Signs of stabilisation in key construction mineral markets – MPA
The Mineral Products Association (MPA) has released its latest industry survey, revealing signs of stabilisation in sales across Great Britain’s construction materials markets.
Covering five essential product areas – crushed rock, sand & gravel, asphalt, ready-mixed concrete, and mortar - the data for the third quarter of the year (2024Q3) shows modest growth from a low base in some markets, following a prolonged downturn that began in mid-2022.
The survey highlights a 0.9% rise in ready-mixed concrete sales compared to the previous quarter, alongside gains of 3.7% in sand & gravel and 2.2% in mortar. Regionally, sales of ready-mixed concrete, essential to all types of new construction, grew in five of Great Britain’s eleven regions and devolved administrations, with the South East and West Midlands seeing the strongest gains.
This cautious upward trend suggests that demand is now stabilising, though overall volumes across all markets monitored remain well below historical levels. Year-to-date sales volumes continue to lag behind 2023 levels, with ready-mixed concrete sales 14.1% lower, sand & gravel down 10.5%, and mortar experiencing a 20.1% drop.
The housebuilding sector, which drives the majority of mortar demand and around 30% of ready-mixed concrete, continues to grapple with low activity levels, despite improvements in mortgage approval rates and modest house price gains. High interest rates and affordability pressures are weighing on buyer demand, delaying the recovery in housebuilding and subsequently the recovery in demand for essential construction materials.

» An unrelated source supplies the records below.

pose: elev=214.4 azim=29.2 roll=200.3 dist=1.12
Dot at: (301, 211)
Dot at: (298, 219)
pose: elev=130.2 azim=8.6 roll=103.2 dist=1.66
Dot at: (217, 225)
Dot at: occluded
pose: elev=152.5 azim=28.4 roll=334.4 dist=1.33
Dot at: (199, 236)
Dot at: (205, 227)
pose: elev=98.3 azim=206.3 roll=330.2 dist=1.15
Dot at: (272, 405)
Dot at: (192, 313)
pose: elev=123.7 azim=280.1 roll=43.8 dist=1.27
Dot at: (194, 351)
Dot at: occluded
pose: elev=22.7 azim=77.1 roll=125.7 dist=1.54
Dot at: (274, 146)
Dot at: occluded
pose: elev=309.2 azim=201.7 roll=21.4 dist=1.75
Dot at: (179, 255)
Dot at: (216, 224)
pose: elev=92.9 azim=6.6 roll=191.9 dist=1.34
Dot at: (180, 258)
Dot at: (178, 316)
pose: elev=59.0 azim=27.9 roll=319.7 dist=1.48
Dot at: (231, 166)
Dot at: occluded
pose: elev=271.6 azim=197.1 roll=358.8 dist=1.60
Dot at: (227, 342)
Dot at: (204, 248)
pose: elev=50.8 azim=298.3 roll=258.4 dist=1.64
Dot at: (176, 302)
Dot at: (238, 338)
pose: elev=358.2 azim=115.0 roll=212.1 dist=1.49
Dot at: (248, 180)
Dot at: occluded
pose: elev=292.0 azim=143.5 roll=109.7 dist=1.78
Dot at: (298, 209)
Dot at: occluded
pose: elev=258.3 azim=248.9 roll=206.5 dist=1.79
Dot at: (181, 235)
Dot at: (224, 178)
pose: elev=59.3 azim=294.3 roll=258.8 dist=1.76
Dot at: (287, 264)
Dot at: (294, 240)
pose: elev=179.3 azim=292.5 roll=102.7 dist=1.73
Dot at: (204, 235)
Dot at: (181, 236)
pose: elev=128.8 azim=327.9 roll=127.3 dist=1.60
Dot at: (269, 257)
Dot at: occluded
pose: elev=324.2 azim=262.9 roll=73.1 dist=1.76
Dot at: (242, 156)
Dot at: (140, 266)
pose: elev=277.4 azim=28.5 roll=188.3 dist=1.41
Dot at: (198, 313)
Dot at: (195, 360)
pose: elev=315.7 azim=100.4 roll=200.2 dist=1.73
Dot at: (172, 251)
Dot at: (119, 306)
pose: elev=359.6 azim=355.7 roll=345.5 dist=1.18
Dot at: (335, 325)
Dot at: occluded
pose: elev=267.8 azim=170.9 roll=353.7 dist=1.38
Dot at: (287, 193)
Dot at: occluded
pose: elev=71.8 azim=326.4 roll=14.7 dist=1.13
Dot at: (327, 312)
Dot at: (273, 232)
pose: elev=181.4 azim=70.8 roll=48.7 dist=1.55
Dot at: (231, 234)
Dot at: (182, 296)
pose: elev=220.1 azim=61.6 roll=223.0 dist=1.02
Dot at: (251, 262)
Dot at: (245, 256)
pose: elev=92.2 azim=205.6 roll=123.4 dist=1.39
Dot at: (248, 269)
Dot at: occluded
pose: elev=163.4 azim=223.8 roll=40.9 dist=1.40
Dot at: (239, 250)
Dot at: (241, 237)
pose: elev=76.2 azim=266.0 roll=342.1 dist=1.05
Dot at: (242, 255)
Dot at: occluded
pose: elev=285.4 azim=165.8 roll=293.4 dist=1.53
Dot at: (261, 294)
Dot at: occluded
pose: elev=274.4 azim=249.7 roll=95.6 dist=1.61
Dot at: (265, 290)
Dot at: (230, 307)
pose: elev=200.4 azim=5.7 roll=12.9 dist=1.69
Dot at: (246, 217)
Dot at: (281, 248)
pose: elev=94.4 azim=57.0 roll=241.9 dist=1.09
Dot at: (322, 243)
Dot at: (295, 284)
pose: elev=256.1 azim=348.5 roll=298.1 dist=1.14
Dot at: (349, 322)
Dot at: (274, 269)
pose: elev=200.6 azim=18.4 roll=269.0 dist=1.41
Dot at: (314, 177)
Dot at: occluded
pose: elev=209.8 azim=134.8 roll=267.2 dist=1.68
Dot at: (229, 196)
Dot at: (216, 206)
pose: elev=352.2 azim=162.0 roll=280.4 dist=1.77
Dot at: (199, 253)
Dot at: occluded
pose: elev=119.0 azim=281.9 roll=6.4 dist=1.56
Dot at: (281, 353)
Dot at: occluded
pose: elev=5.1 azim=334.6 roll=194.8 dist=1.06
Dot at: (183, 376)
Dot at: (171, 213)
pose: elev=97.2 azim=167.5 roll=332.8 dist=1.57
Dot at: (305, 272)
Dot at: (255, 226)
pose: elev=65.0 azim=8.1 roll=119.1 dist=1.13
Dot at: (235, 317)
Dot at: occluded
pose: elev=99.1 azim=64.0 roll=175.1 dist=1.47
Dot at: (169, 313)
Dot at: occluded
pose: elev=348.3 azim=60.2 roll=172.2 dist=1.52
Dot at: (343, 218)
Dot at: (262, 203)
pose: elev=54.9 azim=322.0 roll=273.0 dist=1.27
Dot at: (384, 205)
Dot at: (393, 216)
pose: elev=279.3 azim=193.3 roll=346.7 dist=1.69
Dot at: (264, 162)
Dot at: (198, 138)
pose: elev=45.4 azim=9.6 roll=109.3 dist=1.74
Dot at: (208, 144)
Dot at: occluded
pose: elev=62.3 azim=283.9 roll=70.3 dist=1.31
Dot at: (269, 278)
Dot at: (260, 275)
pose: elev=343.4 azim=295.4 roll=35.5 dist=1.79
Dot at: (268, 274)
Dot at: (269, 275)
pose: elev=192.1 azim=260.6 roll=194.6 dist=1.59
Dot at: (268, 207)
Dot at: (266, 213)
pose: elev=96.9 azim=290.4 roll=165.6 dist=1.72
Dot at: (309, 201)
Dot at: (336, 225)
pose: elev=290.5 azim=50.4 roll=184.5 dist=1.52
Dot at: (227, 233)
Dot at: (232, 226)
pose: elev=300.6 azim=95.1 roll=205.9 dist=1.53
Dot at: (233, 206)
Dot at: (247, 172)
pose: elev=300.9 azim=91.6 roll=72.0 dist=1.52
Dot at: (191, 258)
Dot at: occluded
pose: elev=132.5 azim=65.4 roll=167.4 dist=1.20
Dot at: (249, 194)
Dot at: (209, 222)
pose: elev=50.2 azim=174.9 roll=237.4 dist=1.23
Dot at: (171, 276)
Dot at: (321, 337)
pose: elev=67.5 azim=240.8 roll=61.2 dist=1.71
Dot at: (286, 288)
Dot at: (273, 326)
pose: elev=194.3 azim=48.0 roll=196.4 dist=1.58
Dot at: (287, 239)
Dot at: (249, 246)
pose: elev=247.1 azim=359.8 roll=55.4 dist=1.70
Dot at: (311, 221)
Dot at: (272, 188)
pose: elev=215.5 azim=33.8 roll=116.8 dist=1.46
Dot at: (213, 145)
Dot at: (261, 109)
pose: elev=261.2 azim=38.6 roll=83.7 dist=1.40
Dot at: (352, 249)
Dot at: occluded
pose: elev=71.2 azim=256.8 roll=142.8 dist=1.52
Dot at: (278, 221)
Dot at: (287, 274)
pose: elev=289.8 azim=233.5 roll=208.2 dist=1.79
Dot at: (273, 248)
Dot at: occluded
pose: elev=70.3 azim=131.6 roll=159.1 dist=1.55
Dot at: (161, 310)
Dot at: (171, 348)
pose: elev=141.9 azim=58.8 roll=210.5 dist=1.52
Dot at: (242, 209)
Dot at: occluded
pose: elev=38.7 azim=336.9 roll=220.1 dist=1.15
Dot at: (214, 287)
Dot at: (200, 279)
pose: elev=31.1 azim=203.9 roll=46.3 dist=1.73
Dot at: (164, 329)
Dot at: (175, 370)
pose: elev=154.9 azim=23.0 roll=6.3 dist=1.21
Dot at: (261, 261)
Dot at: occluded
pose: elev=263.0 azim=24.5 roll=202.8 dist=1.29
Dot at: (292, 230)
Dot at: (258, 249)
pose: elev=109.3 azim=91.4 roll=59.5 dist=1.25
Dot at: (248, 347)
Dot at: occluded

While sales of asphalt and crushed rock have proven comparatively resilient this year, both materials have also declined. Budget constraints are impacting local authority road maintenance projects, and delays in major road schemes from National Highways are affecting overall demand.
However, there are pockets of growth, primarily centred on major infrastructure projects already underway, including HS2, Hinkley Point C, and groundworks starting at Sizewell C. Additionally, work on new gigafactories such as the £4bn Agratas plant in Somerset continues to provide support to sales of aggregates and ready-mixed concrete.
“The latest data suggests that construction mineral markets may have reached a low point, with early signs of recovery in some regions and markets. Yet, the demand environment remains challenging, with prospects hinging on a recovery in housing, progress on infrastructure delivery, and sufficient funding for local road maintenance,” said Aurelie Delannoy, Director of Economic Affairs at MPA. “As we look toward 2025, we remain cautiously optimistic that an improving economic backdrop will support a gradual return to growth across the industry.”
In response to the Government Budget, which promised responsible, long-term plans for capital investment, the MPA notes that the construction mineral sector’s near-term outlook remains uncertain. Delannoy added: “The increased tax burden complicates conditions for mineral products producers at a time when a steady supply of these materials is essential for economic growth and for advancing Britain’s decarbonisation targets.”